Data excerpts

· · · · ·

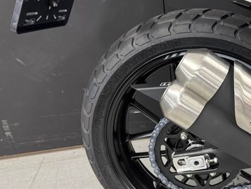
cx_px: 214
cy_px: 121
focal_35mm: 43
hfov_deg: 41.2
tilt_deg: -33.4
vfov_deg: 33.4
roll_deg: +1.4
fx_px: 312
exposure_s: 1/50
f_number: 1.78
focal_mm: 6.76
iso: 250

· · · · ·

Task objective: Output every entry verbatim but skip the pictures.

Worked solution:
cx_px: 214
cy_px: 121
focal_35mm: 43
hfov_deg: 41.2
tilt_deg: -33.4
vfov_deg: 33.4
roll_deg: +1.4
fx_px: 312
exposure_s: 1/50
f_number: 1.78
focal_mm: 6.76
iso: 250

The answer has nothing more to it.